Keywords

1 Introduction

The chief purpose of systems that realise natural interactions is to remove the mediation between human and machine typical of classic interfaces. Among the main modalities of interaction there are speech, gestures, gaze and facial expressions (see [24] for a thorough review). The latter is particularly relevant because it plays a fundamental role in non-verbal communication between human beings. In particular, as to the human-computer interaction (HCI) aspects, the ability to recognize and synthesize facial expressions allows the machines to gain significant communication skills, on the one hand by interpreting emotions relying on the face of a subject; on the other hand by translating their communicative intent through an output, such as movement, sound response or colour change [7]. The latter skill is the one specifically addressed by the system presented here (Fig. 1), which aims at providing the scientific community with a tool that can be easily used and integrated into other systems.

Fig. 1.
figure 1

Visualization of the OpenFACS 3D face animation system with the actor showing a neutral facial expression.

2 Related Works

A significant body of work concerning facial animation has been reported since its early stages [19]. In recent years, thanks also to the entertainment industry, this field of research has undergone a boost in the technologies developed, reaching high levels of realism [14]. However, the demand for specific skills in the computer graphics field or, alternatively, the high cost of third-party software, creates a barrier to the effective usability of an animated 3D model by researchers not directly involved in the computer graphics field but who still require a precise and realistic visible facial response for emotion research [4, 5, 8, 20].

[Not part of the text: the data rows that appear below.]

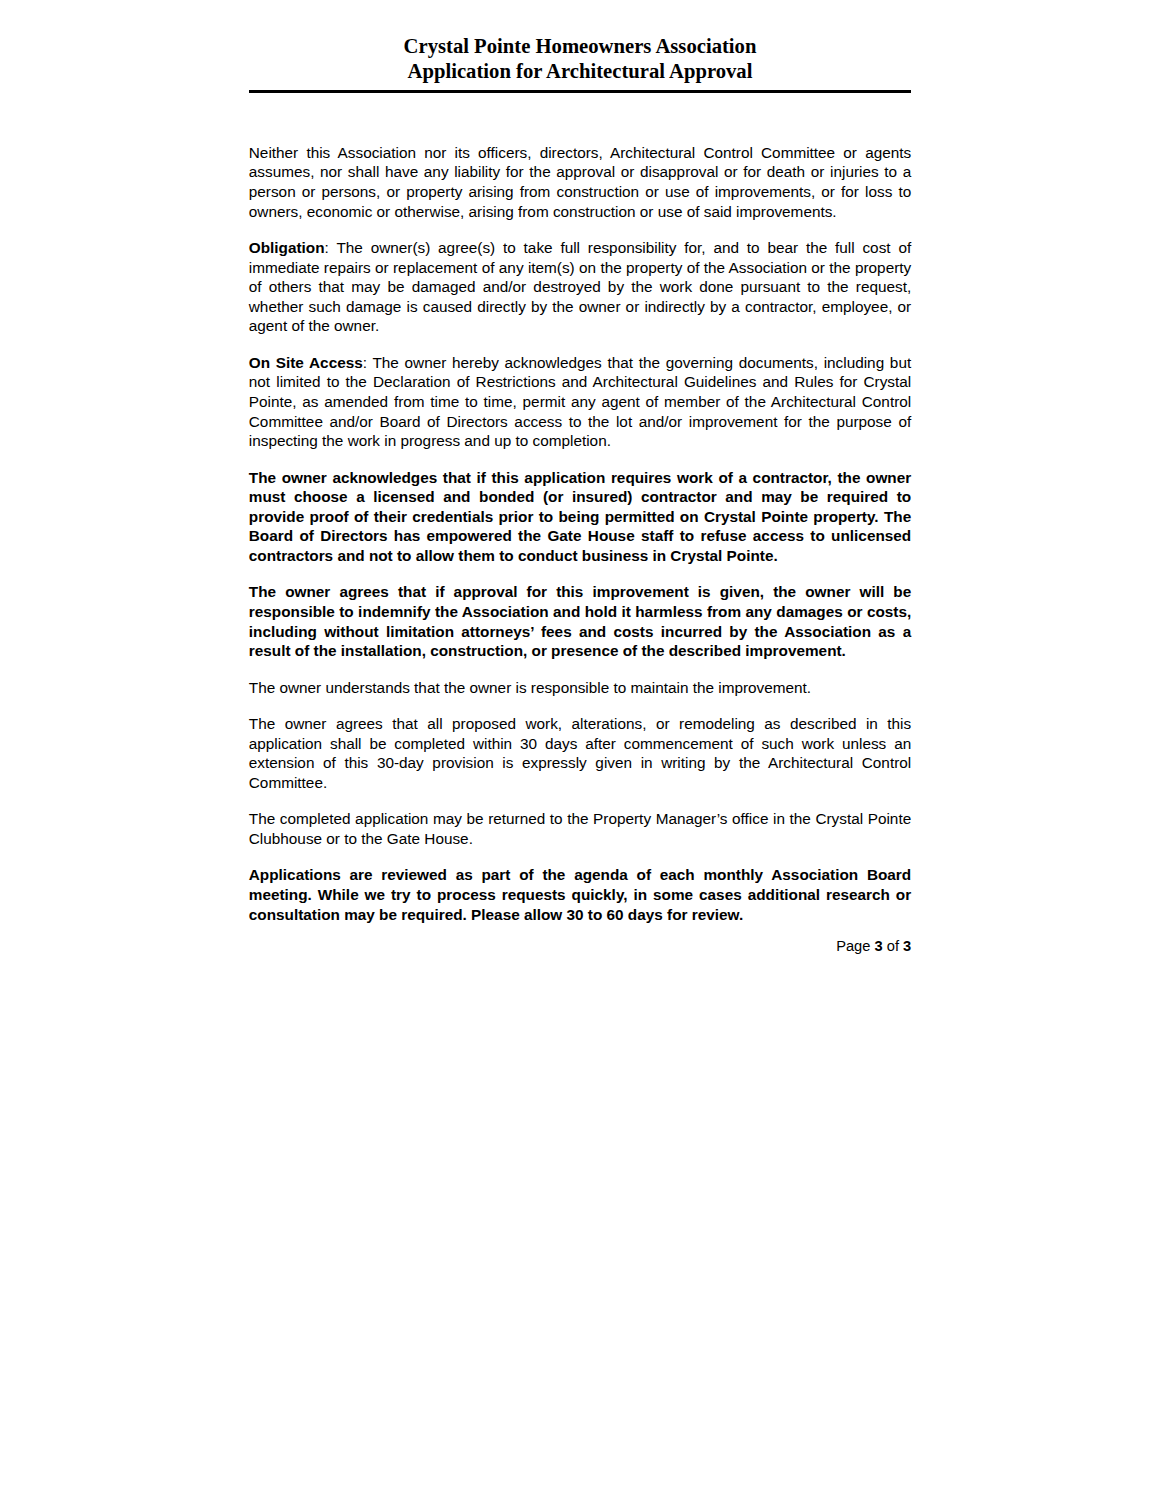Crystal Pointe Homeowners Association Application for Architectural Approval
Neither this Association nor its officers, directors, Architectural Control Committee or agents assumes, nor shall have any liability for the approval or disapproval or for death or injuries to a person or persons, or property arising from construction or use of improvements, or for loss to owners, economic or otherwise, arising from construction or use of said improvements.
Obligation: The owner(s) agree(s) to take full responsibility for, and to bear the full cost of immediate repairs or replacement of any item(s) on the property of the Association or the property of others that may be damaged and/or destroyed by the work done pursuant to the request, whether such damage is caused directly by the owner or indirectly by a contractor, employee, or agent of the owner.
On Site Access: The owner hereby acknowledges that the governing documents, including but not limited to the Declaration of Restrictions and Architectural Guidelines and Rules for Crystal Pointe, as amended from time to time, permit any agent of member of the Architectural Control Committee and/or Board of Directors access to the lot and/or improvement for the purpose of inspecting the work in progress and up to completion.
The owner acknowledges that if this application requires work of a contractor, the owner must choose a licensed and bonded (or insured) contractor and may be required to provide proof of their credentials prior to being permitted on Crystal Pointe property. The Board of Directors has empowered the Gate House staff to refuse access to unlicensed contractors and not to allow them to conduct business in Crystal Pointe.
The owner agrees that if approval for this improvement is given, the owner will be responsible to indemnify the Association and hold it harmless from any damages or costs, including without limitation attorneys’ fees and costs incurred by the Association as a result of the installation, construction, or presence of the described improvement.
The owner understands that the owner is responsible to maintain the improvement.
The owner agrees that all proposed work, alterations, or remodeling as described in this application shall be completed within 30 days after commencement of such work unless an extension of this 30-day provision is expressly given in writing by the Architectural Control Committee.
The completed application may be returned to the Property Manager’s office in the Crystal Pointe Clubhouse or to the Gate House.
Applications are reviewed as part of the agenda of each monthly Association Board meeting. While we try to process requests quickly, in some cases additional research or consultation may be required. Please allow 30 to 60 days for review.
Page 3 of 3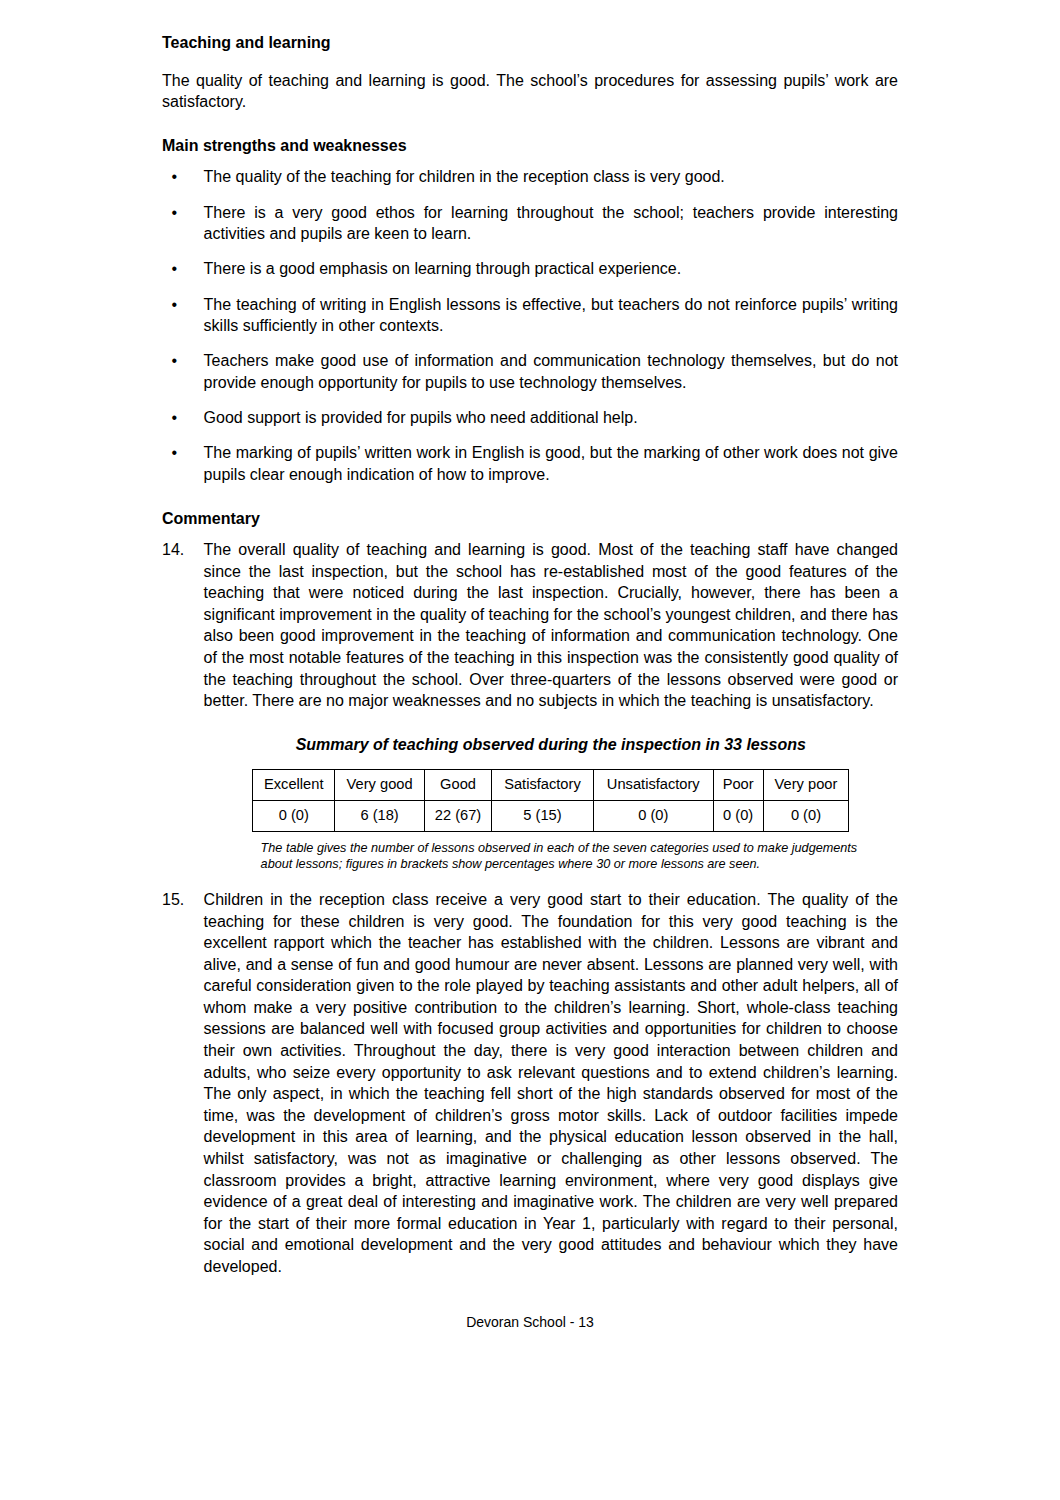Teaching and learning
The quality of teaching and learning is good. The school’s procedures for assessing pupils’ work are satisfactory.
Main strengths and weaknesses
The quality of the teaching for children in the reception class is very good.
There is a very good ethos for learning throughout the school; teachers provide interesting activities and pupils are keen to learn.
There is a good emphasis on learning through practical experience.
The teaching of writing in English lessons is effective, but teachers do not reinforce pupils’ writing skills sufficiently in other contexts.
Teachers make good use of information and communication technology themselves, but do not provide enough opportunity for pupils to use technology themselves.
Good support is provided for pupils who need additional help.
The marking of pupils’ written work in English is good, but the marking of other work does not give pupils clear enough indication of how to improve.
Commentary
The overall quality of teaching and learning is good. Most of the teaching staff have changed since the last inspection, but the school has re-established most of the good features of the teaching that were noticed during the last inspection. Crucially, however, there has been a significant improvement in the quality of teaching for the school’s youngest children, and there has also been good improvement in the teaching of information and communication technology. One of the most notable features of the teaching in this inspection was the consistently good quality of the teaching throughout the school. Over three-quarters of the lessons observed were good or better. There are no major weaknesses and no subjects in which the teaching is unsatisfactory.
Summary of teaching observed during the inspection in 33 lessons
| Excellent | Very good | Good | Satisfactory | Unsatisfactory | Poor | Very poor |
| --- | --- | --- | --- | --- | --- | --- |
| 0 (0) | 6 (18) | 22 (67) | 5 (15) | 0 (0) | 0 (0) | 0 (0) |
The table gives the number of lessons observed in each of the seven categories used to make judgements about lessons; figures in brackets show percentages where 30 or more lessons are seen.
Children in the reception class receive a very good start to their education. The quality of the teaching for these children is very good. The foundation for this very good teaching is the excellent rapport which the teacher has established with the children. Lessons are vibrant and alive, and a sense of fun and good humour are never absent. Lessons are planned very well, with careful consideration given to the role played by teaching assistants and other adult helpers, all of whom make a very positive contribution to the children’s learning. Short, whole-class teaching sessions are balanced well with focused group activities and opportunities for children to choose their own activities. Throughout the day, there is very good interaction between children and adults, who seize every opportunity to ask relevant questions and to extend children’s learning. The only aspect, in which the teaching fell short of the high standards observed for most of the time, was the development of children’s gross motor skills. Lack of outdoor facilities impede development in this area of learning, and the physical education lesson observed in the hall, whilst satisfactory, was not as imaginative or challenging as other lessons observed. The classroom provides a bright, attractive learning environment, where very good displays give evidence of a great deal of interesting and imaginative work. The children are very well prepared for the start of their more formal education in Year 1, particularly with regard to their personal, social and emotional development and the very good attitudes and behaviour which they have developed.
Devoran School - 13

In terms of facial movements coding systems two are the prominent approaches: MPEG-4 and the Facial Action Coding System (FACS). The former [18] identifies a set of Face Animation Parameters (FAP), each corresponding to the displacement of a subset of 84 Feature Points (FP) of the face. These displacements are measured in FAP Units, defined as the distance between the fiducial points of the face. A similar approach, but with different motivation, has been realized by Paul Ekman [10] in the Facial Action Coding System (FACS). As the name suggests, the work presented here is based on the FACS, and related works that share the same system will be taken in consideration below. In 2009 a 3D facial animation system named FACe! [23] has been presented. This system was able to reproduce 66 action units from FACS as single activations or combined together. In the same year, Alfred [3] provided a virtual face with 23 facial controls (AUs) connected with a slider-based GUI, a gamepad, and a data glove. They concluded that the use of a gamepad for facial expression generation can be promising, reducing the production time without causing a loss of quality. A few years later, FACSGen 2.0 [15] provides a new animation software for creating facial expressions adopting 35 single AUs. The software has been evaluated by four FACS-certified coders resulting in good to excellent classification levels for all AUs. HapFACS 3.0 [1] was one of the few free software, providing an API based on the Haptek 3D-character platform. It has been developed to address the needs of researchers working on 3D speaking characters and facial expression generation. Among the most recent software based on FACS, FACSHuman [12] represents a suite of plugins for MakeHuman 3D tool. These should permit the creation of complex facial expressions manipulating the intensity of all known action units.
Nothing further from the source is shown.